Safely replace an Isilon InfiniBand Switch with these steps

Isilon Infiniband switch 8 port MellanoxEvery once in a while you might need to replace an Isilon infiniband switch. Possibly because of a broken switch, the need for more ports, or because the old switch is.. too old. Good news: it’s a fairly straightforward job.  And if your cluster has two switches, you can replace a switch at a time without outage.

Check the Isilon InfiniBand switch connectivity

If, during the initial installation, you took some time to cable everything properly, this should be a easy step. All int-a InfiniBand cables should be going to one switch, and all int-b cables to the other. Check to make sure.

Next up we need to check the logical connection. In a hurry you could check for blinking lights, but that’s not a proper test. First, log in to any node in the cluster using SSH/PuTTY and run the following commands to find the internal IP ranges:

/usr/bin/isi config

You should get three IP ranges: int-a, int-b, and failover.

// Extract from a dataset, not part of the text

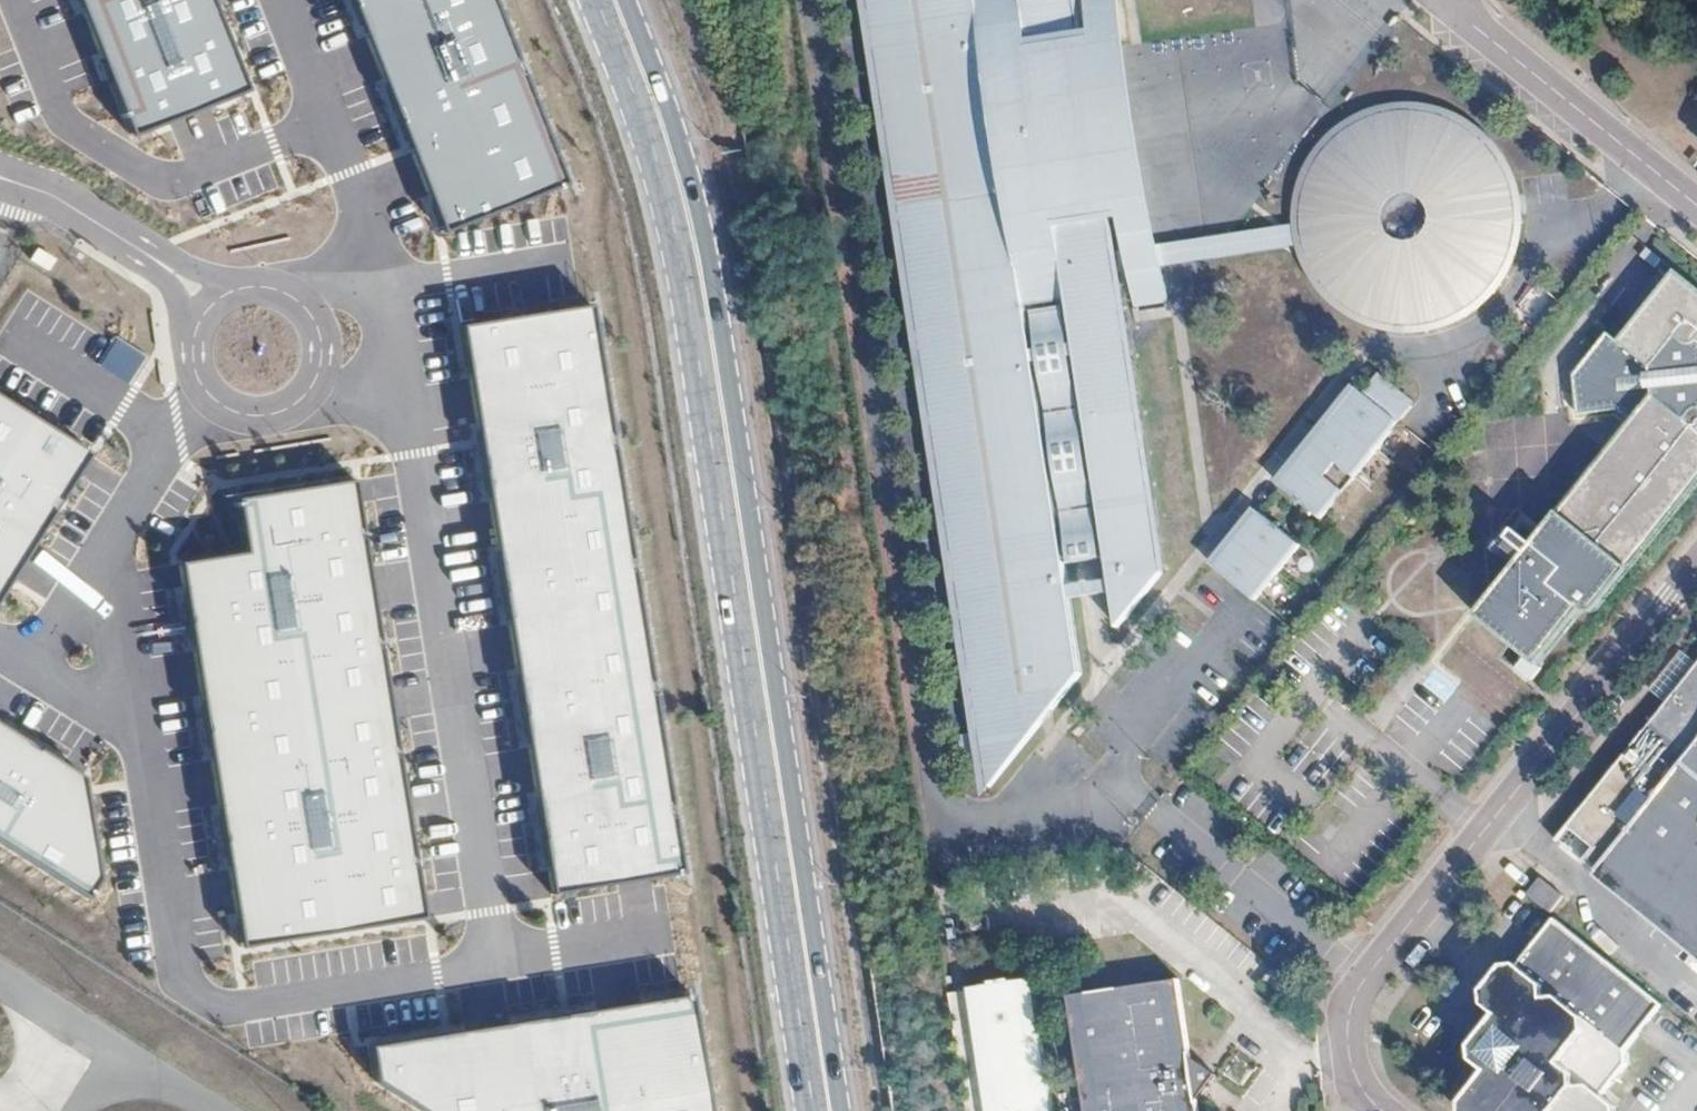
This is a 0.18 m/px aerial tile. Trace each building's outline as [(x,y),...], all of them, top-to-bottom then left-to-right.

Isilon Infiniband ip ranges

Next, ping the node IP adresses. If you know there are 4 nodes (like in this example), the first one starting at x.x.x.1 and the last one being x.x.x.4, run the following command:

for i in {1..4}; do ping -c 1 x.x.x.${i};done

You should get similar output like in the CLI below:

Isilon Infiniband ping

Repeat the same command for the int-b range.

Replacing the Isilon InfiniBand switch

Make sure you know where all the cables on the old switch go (labeling might help here). Unplug the power cable from the old switch. It doesn’t hurt to keep one eye on the OneFS GUI to see if the Isilon cluster copes with the connectivity loss well…

Unplug the InfiniBand cables going to the old nodes. Unscrew and remove the old switch. Make sure to mark it as OLD in some way, if you’re doing a lot of swaps with similar switches.

Install the new switch. Plug the InfiniBand cables back in. Plug the power cable back in to power it up. The switch boots quickly; the ports should usually be online in <10 seconds. Done!

Next, check the OneFS GUI again. The ‘redundancy/connectivity loss’ errors should disappear/clear (give it a few minutes). Acknowledge/clear where necessary to clean up your events log.

Next, run the above CLI commands again to ping the IP ranges. If all is well, you can move on to the next switch. Happy swapping!